June 29, 2021
The New Heatherwick Object
Last week I rode a CitiBike from southernmost South Slope, Brooklyn to the newest attraction on the Hudson River waterfront, that Thomas Heatherwick conceived/ Barry Diller funded spectacle. And I found Little Island to be the most perfect symbol imaginable of our present moment. If anyone asked me what our relationship with the natural world is like in the third decade of the 21st century, I’d send them straight to this two-and-a-half acre, $260 million dollar habitat.
One of my favorite topics is “engineered nature.” I’m endlessly fascinated by places that look and feel like they’ve existed for eons, but have instead been willed into place by human desire and needs. Favorite examples include recent works like the hills of Governors Island, shaped by the landscape design firm West 8 and countless engineers, and older places like Brooklyn’s Prospect Park designed by Frederick Law Olmsted and Calvert Vaux. Both involved epic amounts of earth moving and the conscious curation of trees and other flora. But you could, possibly, mistake either for environments that were largely formed by natural processes.

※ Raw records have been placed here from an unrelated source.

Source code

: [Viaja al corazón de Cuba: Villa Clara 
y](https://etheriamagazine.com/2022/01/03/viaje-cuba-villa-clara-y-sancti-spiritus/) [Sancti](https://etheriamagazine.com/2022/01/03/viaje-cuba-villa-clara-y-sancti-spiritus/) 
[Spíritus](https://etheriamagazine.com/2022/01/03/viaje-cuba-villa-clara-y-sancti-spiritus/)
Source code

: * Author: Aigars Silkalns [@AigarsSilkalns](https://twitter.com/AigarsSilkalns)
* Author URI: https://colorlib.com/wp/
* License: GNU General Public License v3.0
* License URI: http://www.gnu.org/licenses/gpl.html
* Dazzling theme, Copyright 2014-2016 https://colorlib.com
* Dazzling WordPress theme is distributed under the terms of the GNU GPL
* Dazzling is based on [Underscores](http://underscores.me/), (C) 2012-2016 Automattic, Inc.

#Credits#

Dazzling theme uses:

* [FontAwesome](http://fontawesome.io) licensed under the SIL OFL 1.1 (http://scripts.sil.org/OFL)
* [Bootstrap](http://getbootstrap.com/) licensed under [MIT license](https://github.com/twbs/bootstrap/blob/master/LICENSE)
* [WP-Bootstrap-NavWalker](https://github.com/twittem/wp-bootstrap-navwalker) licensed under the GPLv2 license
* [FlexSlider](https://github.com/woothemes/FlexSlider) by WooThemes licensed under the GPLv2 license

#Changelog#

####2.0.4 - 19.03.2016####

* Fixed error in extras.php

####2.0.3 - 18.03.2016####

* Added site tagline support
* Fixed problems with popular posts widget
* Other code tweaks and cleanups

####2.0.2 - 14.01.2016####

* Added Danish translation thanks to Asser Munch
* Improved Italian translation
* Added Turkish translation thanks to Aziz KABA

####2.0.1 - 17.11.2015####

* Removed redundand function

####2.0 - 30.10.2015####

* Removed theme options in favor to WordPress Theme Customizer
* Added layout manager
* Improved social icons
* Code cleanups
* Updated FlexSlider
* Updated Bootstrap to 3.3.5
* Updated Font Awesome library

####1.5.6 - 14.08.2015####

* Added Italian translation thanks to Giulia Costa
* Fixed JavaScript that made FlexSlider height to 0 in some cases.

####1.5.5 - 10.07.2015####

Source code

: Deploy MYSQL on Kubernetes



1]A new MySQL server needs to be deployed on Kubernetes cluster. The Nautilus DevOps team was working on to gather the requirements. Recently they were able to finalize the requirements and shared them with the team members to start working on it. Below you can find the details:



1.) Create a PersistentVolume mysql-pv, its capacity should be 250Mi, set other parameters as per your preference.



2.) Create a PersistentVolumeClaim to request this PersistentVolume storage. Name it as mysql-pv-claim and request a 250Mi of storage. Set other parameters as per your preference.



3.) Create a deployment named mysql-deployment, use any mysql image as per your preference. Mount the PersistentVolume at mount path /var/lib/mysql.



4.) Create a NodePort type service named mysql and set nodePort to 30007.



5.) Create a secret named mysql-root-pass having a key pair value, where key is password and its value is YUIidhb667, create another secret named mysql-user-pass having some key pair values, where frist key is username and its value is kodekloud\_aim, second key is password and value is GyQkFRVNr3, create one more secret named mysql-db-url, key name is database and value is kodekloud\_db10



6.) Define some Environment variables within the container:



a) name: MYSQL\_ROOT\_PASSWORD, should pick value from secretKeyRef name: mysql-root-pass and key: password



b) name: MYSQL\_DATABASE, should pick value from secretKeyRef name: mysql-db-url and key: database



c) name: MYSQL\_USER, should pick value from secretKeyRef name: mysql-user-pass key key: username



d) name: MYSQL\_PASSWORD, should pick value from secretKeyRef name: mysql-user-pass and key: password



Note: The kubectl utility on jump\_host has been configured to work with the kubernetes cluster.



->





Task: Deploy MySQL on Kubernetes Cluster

You’d never make that mistake with Little Island. It is pure stagecraft, proudly artificial. And while it is very much a product of this very moment, it takes some of its cues from the past. One of Little Island’s most conspicuous attributes is a technique that Heatherwick borrowed from Olmsted (or maybe from Disney’s Imagineers). The 19th century’s landscape master often exaggerated the size and remoteness of his urban parks by creating pathways that meander just enough so can never quite see around bend. The effect makes a thoroughly urban place, like Central Park, feel genuinely pastoral. On Little Island, the paths and stairways run in tight curves so that you never quite know where you’re going. You can never see all of Little Island, or even very much of it, at once.
And meandering is not exactly an option. Fences and fixtures are layered tightly and send a clear signal to visitors that they are not to even consider crossing the designated boundaries. The landscape, variegated and potentially lush, is likewise regulated by railings, metal edges, and Corten steel barricades. So Little Island works like a Habitrail for humans, a carefully crafted environment to channel our energies and curb our worst instincts.
I’ve compared that other Heatherwick object, the Hudson Yards Vessel, to a hamster wheel because it’s designed for perpetual motion rather than relaxation and contemplation. Little Island, to it’s credit, does have places to rest. Notably its amphitheater, when not being used for a performance, is available for people who want a relatively quiet place to hang out. And there’s a large outdoor cafe. Plus lots of benches in pseudo-organic shapes; I can imagine the meeting where some designer used the phrase “driftwood inspired.” And some of those benches are positioned to offer Hudson River views. (There are generous restrooms, too, tucked away inside a faux-cavern.) All good.
But how do I feel about the place? Honestly, I’m not sure. Back when the High Line first opened, it seemed uncomfortably over-designed to me. It doesn’t look that way anymore. Maybe I’ve gotten used to it, but it’s also that design of public places has, over the course of a decade, gotten more prescriptive. So, over time, I may also acclimate to Little Island. But my first impression is that this is the ultimate example of Anthropocene chic. It’s a symptom of our deeply troubled relationship with the natural world. My second impression is that it signals that our relationship with the man made world is also pretty volatile, that we’re increasingly estranged from ordinary, unstreaming, unscripted, unprogrammed, unoptimized life. With this new object, Heatherwick has bottled the zeitgeist, and the unsettled emotions Little Island evokes closely track my feelings about the world right now.